Et pourtant il sut toujours reconnaître, dans la nuit qui s’épaississait, le rayonnement d’âmes nobles et généreuses qui, souvent au prix de cruelles souffrances, s’efforçaient d’entrouvrir devant leur peuple une porte d’espérance : le Cardinal Faulhaber, Mgr Von Galen, le pasteur Niemöller, d’autres encore.

C’est que Robert d’Harcourt avait, lui aussi, une âme noble, pure et généreuse, qui le faisait communier à tout ce qu’il découvrait dans un homme de beauté morale, de vaillance, de disponibilité au service des autres dans le don de soi-même. Nous le savons tous : dans des circonstances dramatiques il a donné de nombreux exemples d’un magnifique courage. Les périls du combat, les mutilations de la chair, les souffrances de la captivité, les dangers de la résistance, les poignantes angoisses quant au sort de deux fils déportés n’ont jamais brisé, ni même affaibli, sa volonté de servir la France et, s’il le fallait, de donner sa vie pour elle.

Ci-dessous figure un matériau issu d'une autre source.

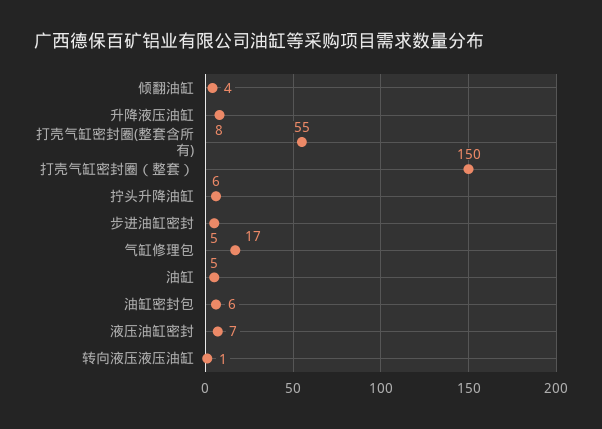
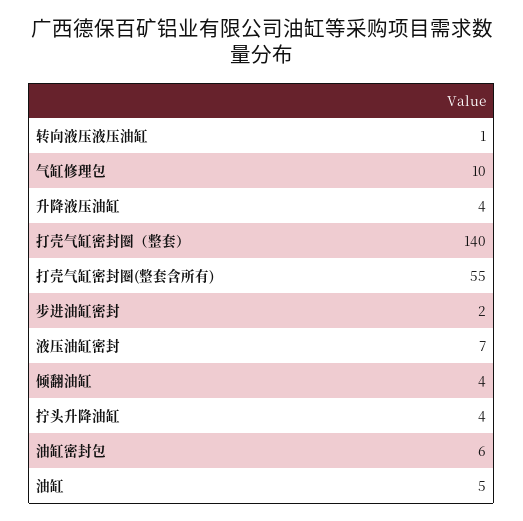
升降液压油缸: 8 -> 4
打壳气缸密封圈（整套）: 150 -> 140
拧头升降油缸: 6 -> 4
步进油缸密封: 5 -> 2
气缸修理包: 17 -> 10

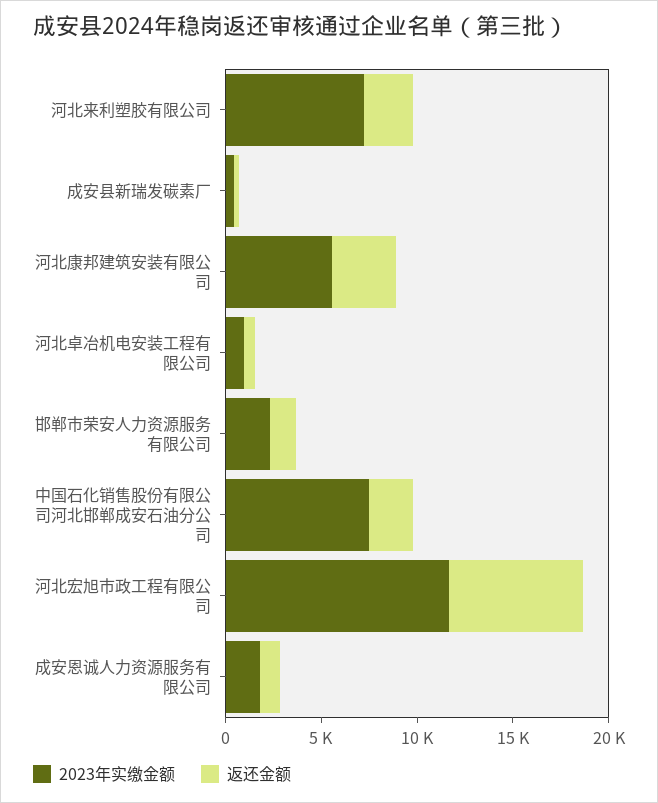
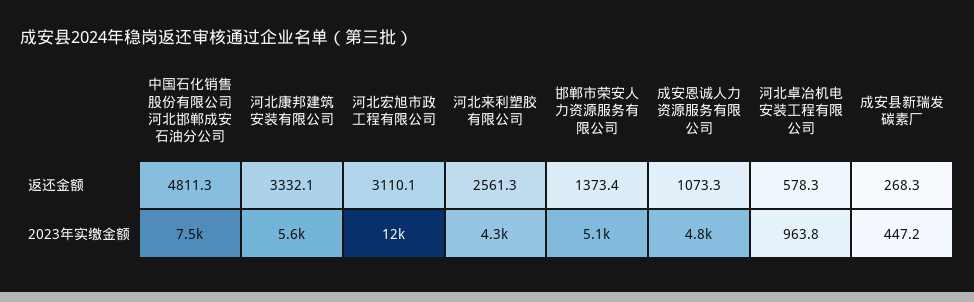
2023年实缴金额, 河北来利塑胶有限公司: 7000 -> 4300
2023年实缴金额, 邯郸市荣安人力资源服务有限公司: 2000 -> 5100
返还金额, 中国石化销售股份有限公司河北邯郸成安石油分公司: 2000 -> 4811.3
返还金额, 河北宏旭市政工程有限公司: 7000 -> 3110.1
2023年实缴金额, 成安恩诚人力资源服务有限公司: 2000 -> 4800

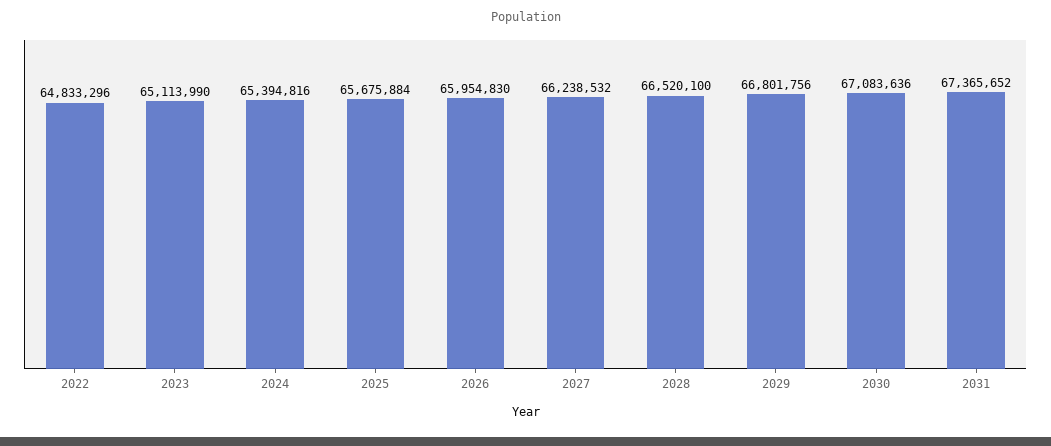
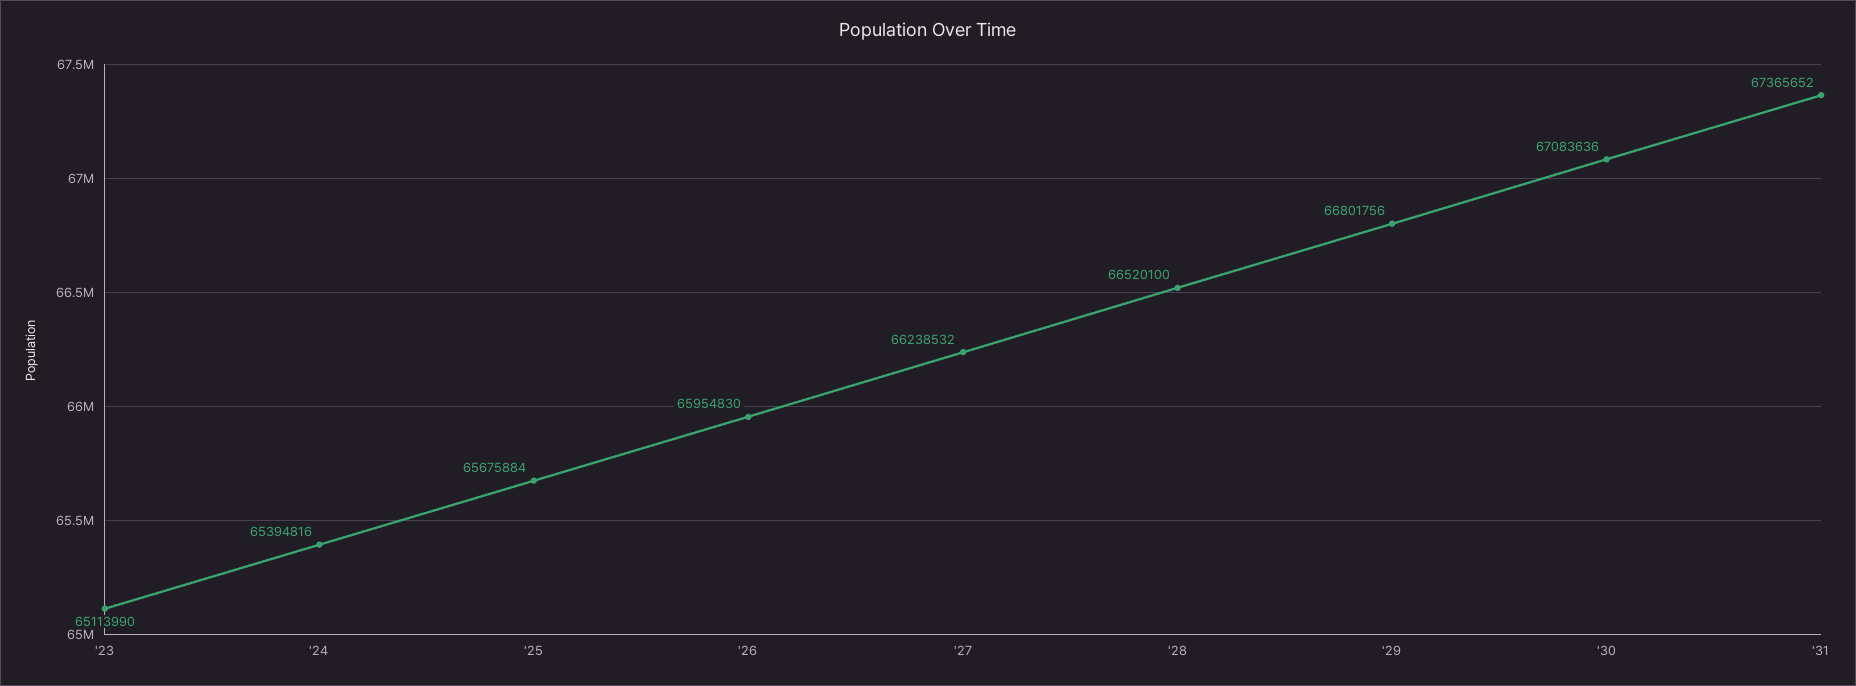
2022: 64833296 -> none

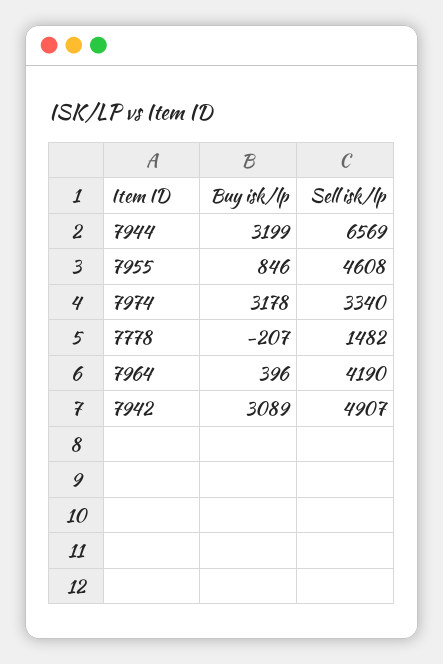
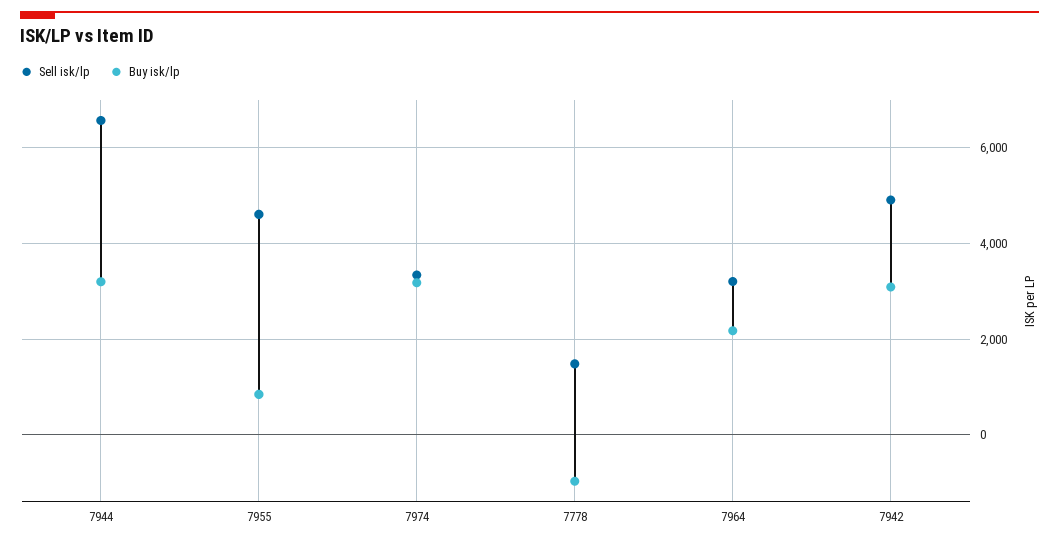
Buy isk/lp, 7778: -207 -> -1000
Buy isk/lp, 7964: 396 -> 2200
Sell isk/lp, 7964: 4190 -> 3200

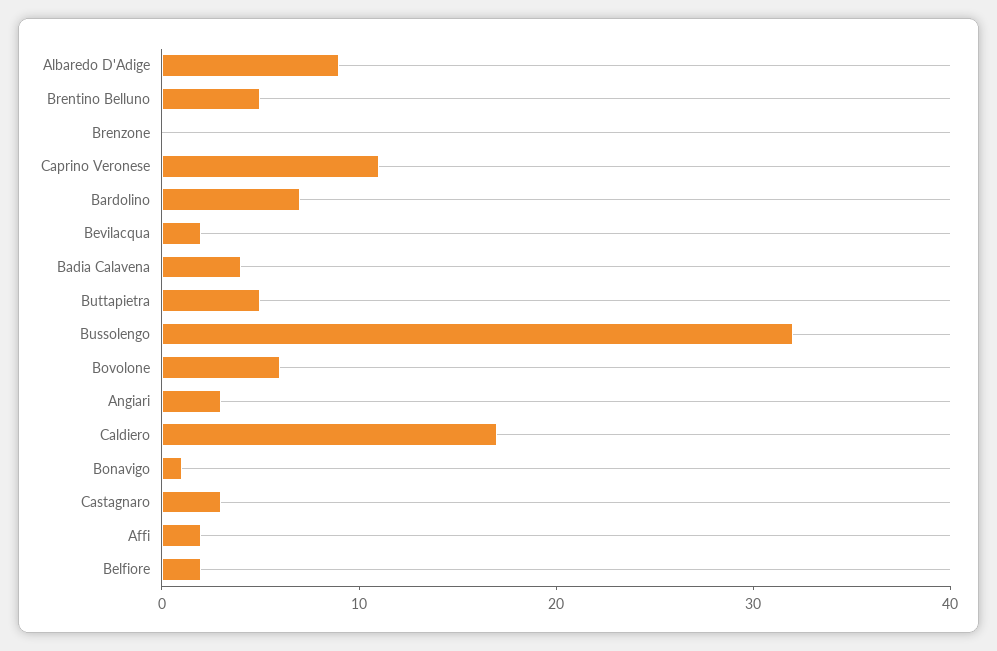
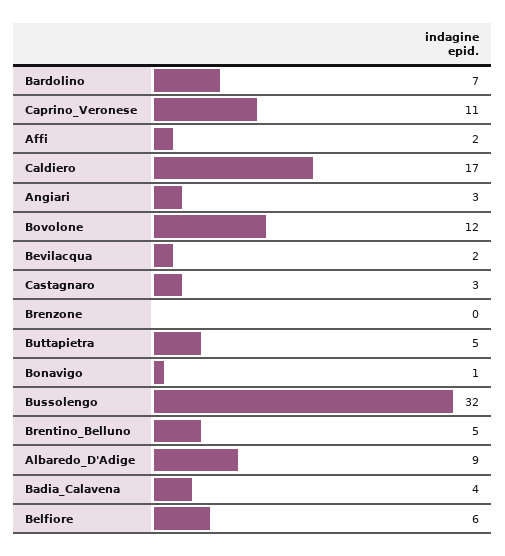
Bovolone: 6 -> 12
Belfiore: 2 -> 6

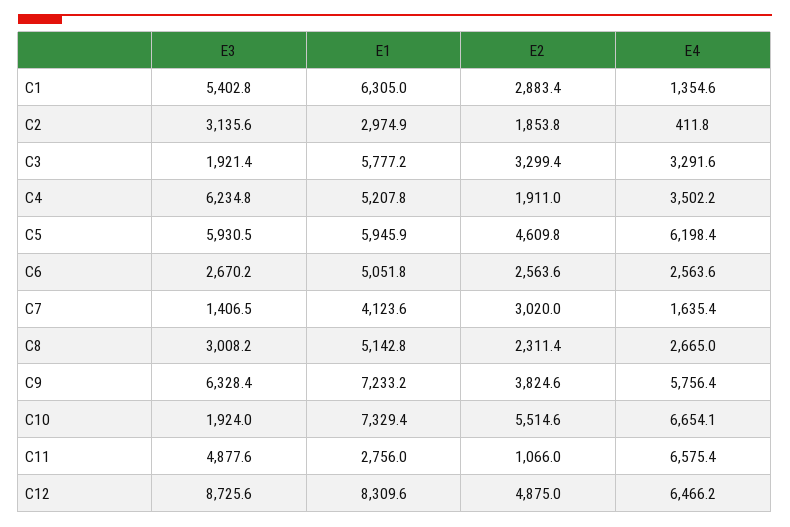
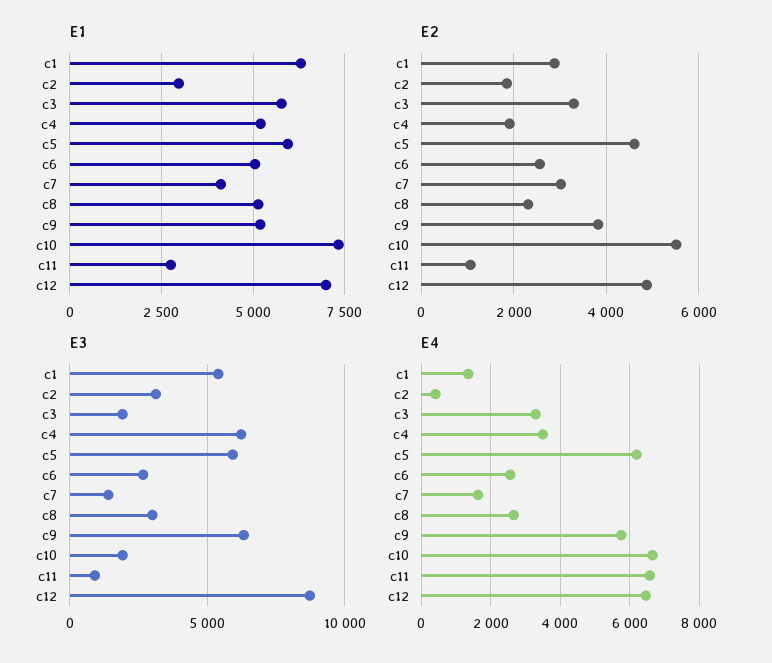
E1, C9: 7233.2 -> 5250
E3, C11: 4877.6 -> 1000
E1, C12: 8309.6 -> 7000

Plus profondément encore que tout ce que je viens de dire, Robert d’Harcourt portait en lui une foi chrétienne dont l’authenticité, dont le dynamisme vivant s’imposaient à quiconque avait le privilège de se rencontrer avec lui dans l’ordre de la vie spirituelle. Je me souviens de notre première conversation, il y a quinze ans, dans le couloir d’un train qui nous conduisait à Florence. Quelques pages d’un de ses plus beaux écrits, l’Introduction à « l’Esprit de la Liturgie », de Guardini, m’avaient remué au plus intime de l’être. Quel privilège de l’entendre alors qu’il laissait simplement parler son âme qui répandait autour d’elle le merveilleux parfum de son enracinement dans le Christ !

Me permettez-vous d’ajouter ceci : notre confrère ne considérait pas que vivre la foi chrétienne fût chose facile. Etre clans le monde sans être du Inonde était à ses yeux le problème essentiel. L’Évangile lui apparaissait magnifique et redoutable et, dans les dernières étapes de sa vie, il en mesurait de plus en plus nettement les exigences. Sa soif d’humilité vraie s’exprimait parfois dans des paroles bouleversantes. « J’arrive au bout de la route, et j’ai les mains vides », a-t-il écrit, alors que son cœur débordait de l’amour de Dieu et des hommes. Croyants ou incroyants, comment ne serions-nous pas émus par un pareil dépouillement de toute recherche de soi-même, par une si rare qualité d’âme? Plus que par tout ce qu’a écrit Robert d’Harcourt, c’est par elle qu’il vivra dans notre souvenir plein d’affection et de reconnaissance.